Non loin de lui, entre la sacristie et le calvaire, dans l’un des bas-côtés de la chapelle de la Vierge, un homme se tenait debout, dirigeant ses regards curieux vers la nef principale. Il y a longtemps que nous n’avons rencontré M. Lecoq, le commis voyageur en coffres-forts, qui avait fait un si beau cadeau à notre J.-B. Schwartz; nous l’eussions néanmoins reconnu tout de suite à sa figure ouverte et crânement effrontée. Son costume de voyage était remplacé par une très élégante toilette de ville aux couleurs un peu hasardées. Il était là en curieux, évidemment, et il semblait guetter l’arrivée de quelqu’un.

De l’endroit où il était, il pouvait voir le milieu de la nef et surtout les abords de la sacristie, où les assistants commençaient à former une double haie au-devant de la porte.

La porte de la sacristie s’ouvrit à deux battants: une sorte de procession passa, puis la foule s’agita tout à coup immodérément; un couple suivait les prêtres: des mariés, l’épousée en robe blanche, coiffée de la couronne de fleurs d’oranger, le fiancé en habit noir.
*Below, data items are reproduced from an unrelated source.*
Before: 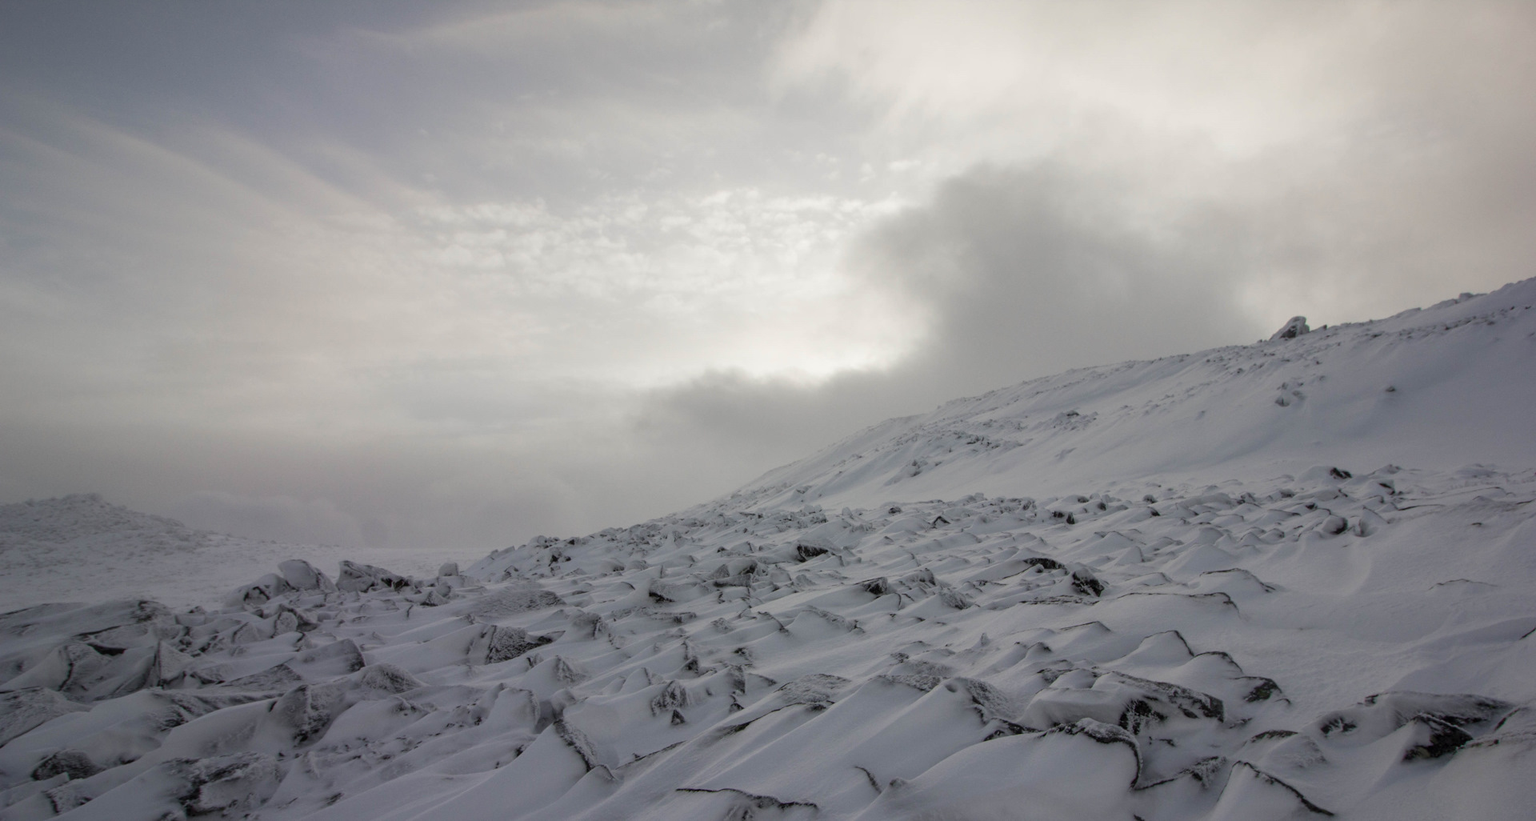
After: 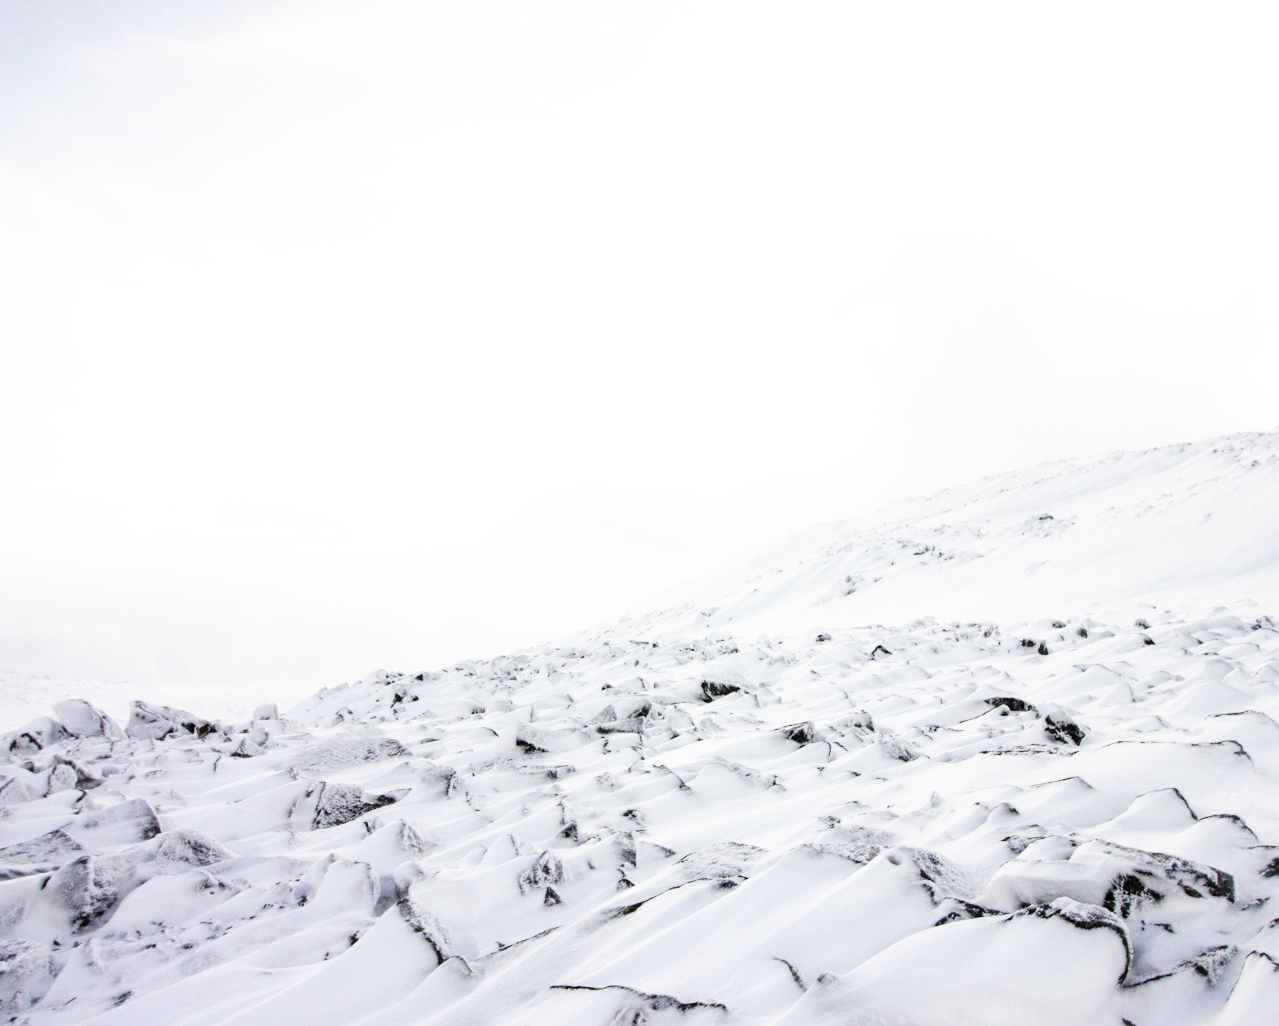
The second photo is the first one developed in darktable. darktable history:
exposure: black level correction 0, exposure 1.027 EV, compensate exposure bias true, compensate highlight preservation false
crop and rotate: left 15.414%, right 17.959%
base curve: curves: ch0 [(0, 0) (0.007, 0.004) (0.027, 0.03) (0.046, 0.07) (0.207, 0.54) (0.442, 0.872) (0.673, 0.972) (1, 1)], exposure shift 0.575, preserve colors none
Malgré la présence imposante du suisse, on monta sur les chaises. M. Lecoq ne put glisser qu’un coup d’œil au travers de la cohue. Ce fut assez, car sa prunelle brilla et ses lèvres eurent un singulier sourire.
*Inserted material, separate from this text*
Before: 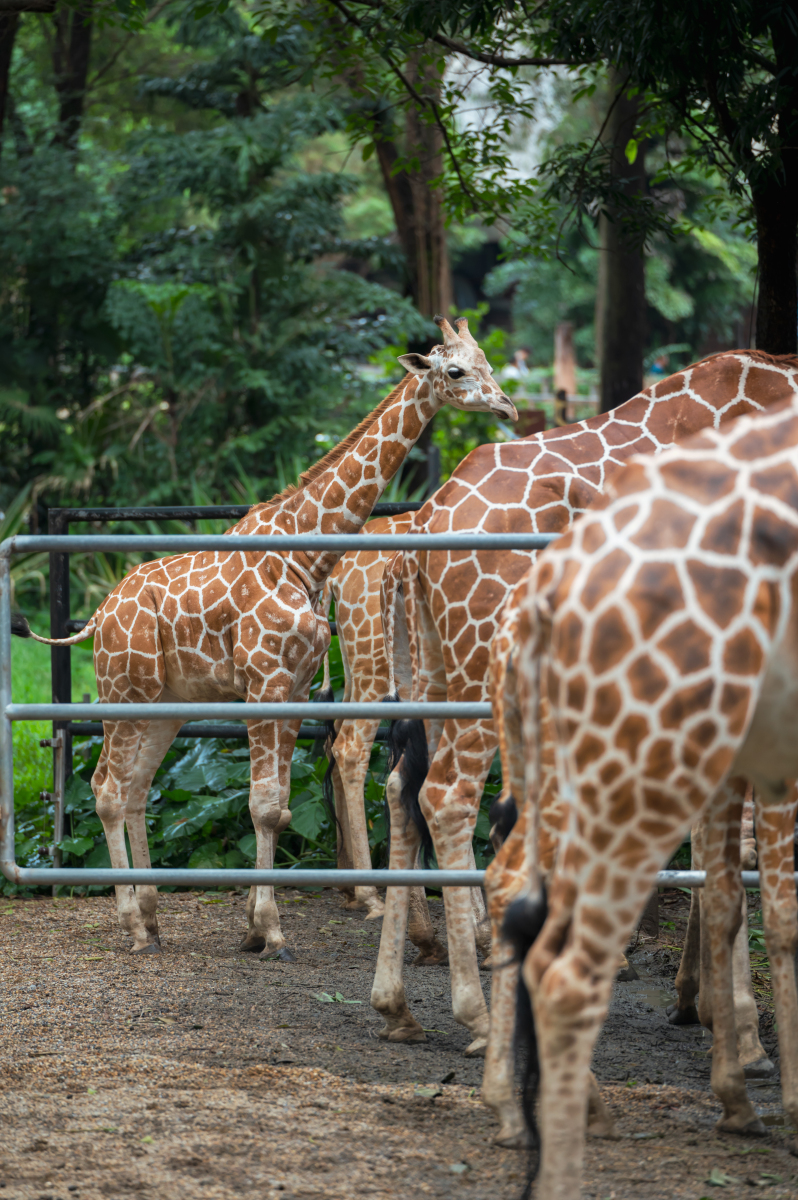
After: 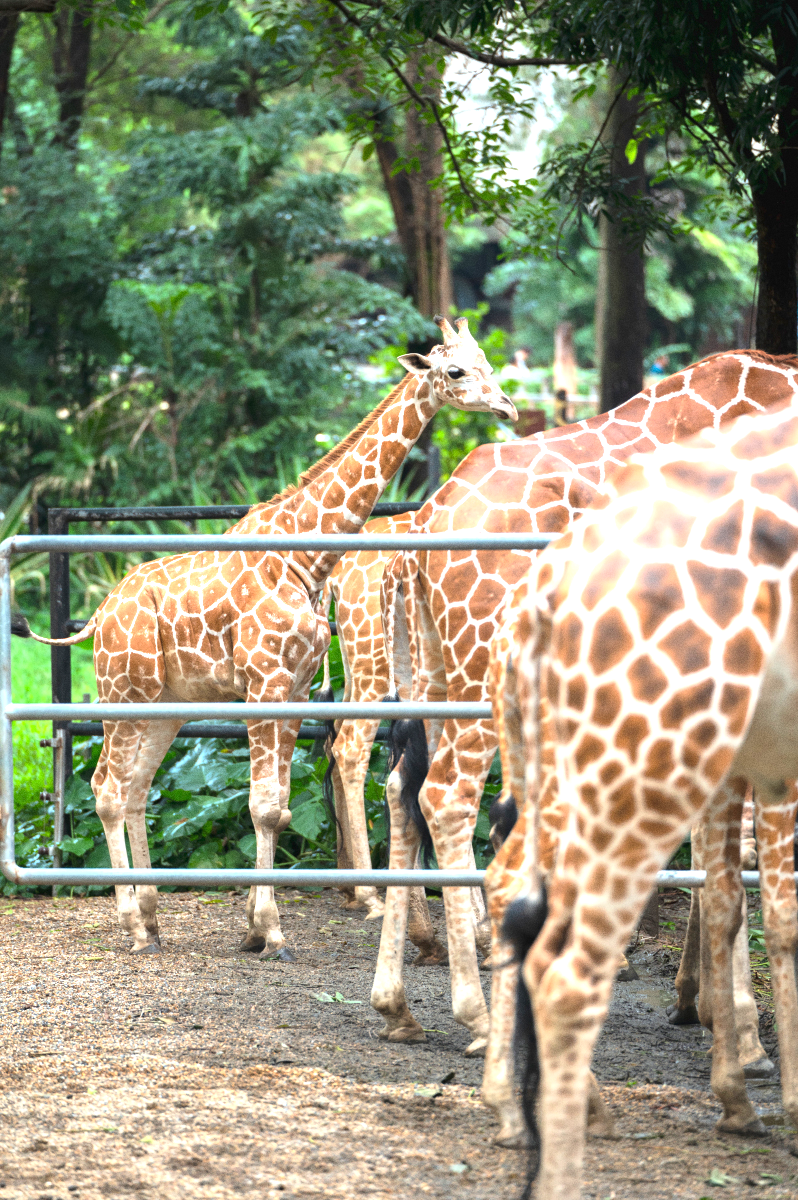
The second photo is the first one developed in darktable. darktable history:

L’orgue chantait. C’était une noce; une noce riche. Dès que la noce fut placée, deux haies se replièrent, le long des bas-côtés, afin de regarder mieux. M. Lecoq, qu’il ne nous est pas permis de confondre avec les simples badauds, ne changea point de place et garda son sourire gaillard. Un instant, il resta immobile, les mains croisées derrière le dos, et sa large bouche ébaucha un bâillement; mais, à cet instant même, ses yeux, tournés au hasard vers la chapelle de la Vierge, qui était vide, tombèrent sur André, agenouillé devant l’autel. Il tressaillit; le rouge lui monta au visage, et, d’un mouvement instinctif, il fit deux pas pour se mettre à l’abri d’un pilier. De là, il glissa vers André un second regard cauteleux et rapide. Sa joue changea une seconde fois de couleur.